OLGC Teacher Brings Peace Corps to Classroom
By Mary Frances McCarthy
HERALD Staff Writer
(From the Issue of 10/19/06)
After watching “Out of Africa” in the mid-1980s, Christine
Cipriani Wilson knew that she wanted to go to Kenya and live with
the Masaii tribe. She applied to work as a Peace Corps volunteer and
as luck would have it, Wilson was assigned to teach children of that
tribe from 1987-89.
In Kenya, she helped the students start a newspaper and build a library.
The idea of borrowing books was new to them.
“This country that we live in here is incredibly fortunate,”
Wilson said. “With very few resources in Kenya you can see that
kids can do a lot.”
Wilson moved to Northern Virginia with her husband and two young children
two years ago. After having worked in public schools in New York City,
she decided that she might enjoy working in Catholic schools and began
her first year at Our Lady of Good Counsel this year.
“The biggest thing missing (in public schools) is the idea of
spirituality,” she said. “It’s an important part
of a student’s make up.”
Comparing her current teaching job to her job in the Peace Corps,
she said, “I feel like this is the harder job. Children in a
developing country are so eager to learn. Here (an education) is a
given.”
Wilson brings her experiences in Africa to teaching in her Vienna
classroom. An English classroom is an easy place to introduce a wide
range of themes, so Wilson the eighth-graders studying developing
countries and e-mailing a Peace Corps volunteer in Armenia to learn
more. Each student chose a country and will complete a research paper.

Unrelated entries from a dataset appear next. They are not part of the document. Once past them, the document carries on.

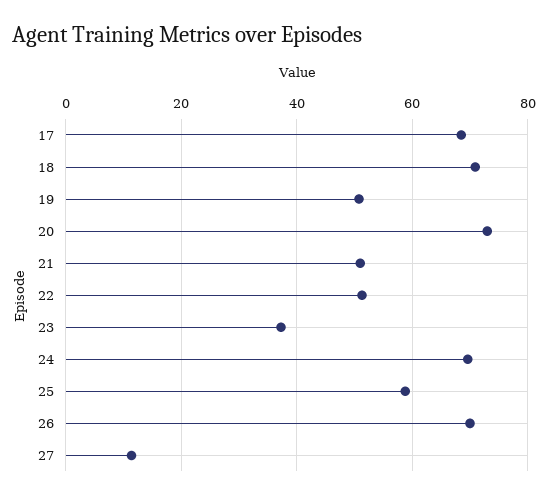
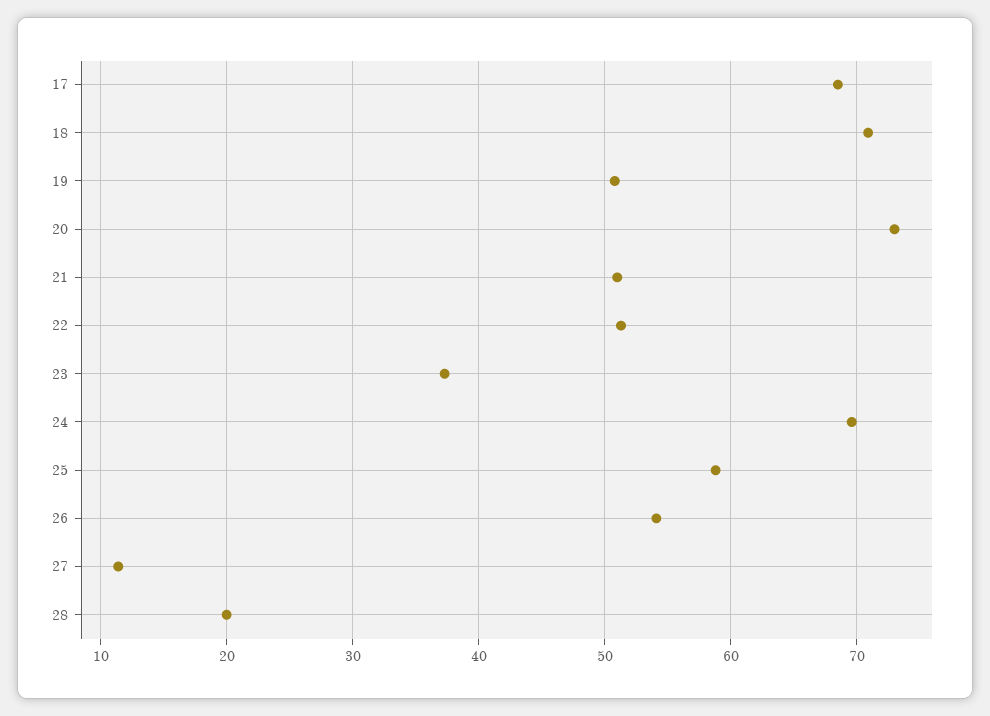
  {
    "17": 69,
    "18": 71,
    "19": 51,
    "20": 73,
    "21": 51,
    "22": 51,
    "23": 37,
    "24": 70,
    "25": 59,
-   "26": 70,
+   "26": 54,
-   "27": 11
+   "27": 11,
+   "28": 20
  }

Wilson hopes that not only will her children learn more about the
basics of English — grammar, style and structure — but
that they will also move away from the idea that they are writing
their assignments only for a grade.
“The purpose of learning how to write is not being graded by
a teacher, but to communicate,” she said. “We write to
real audiences.”
Their e-mails to Elvira, the volunteer in Armenia, are an example
of how Wilson is trying to communicate this message. Students read
their e-mails to Elvira aloud in class and share her responses.
“I see (e-mail) as a very exciting type of writing,” Wilson
said. “It’s kind of cool, you can use slang and it’s
more personal, more like them.”
E-mail shouldn’t be the final form of communication the students
use in their research writing, but Wilson hopes this relaxed style
of dialogue will encourage them to ask more insightful questions.
She wants the knowledge that they learn through these exchanges to
be used as primary resources and become a part of their finished projects.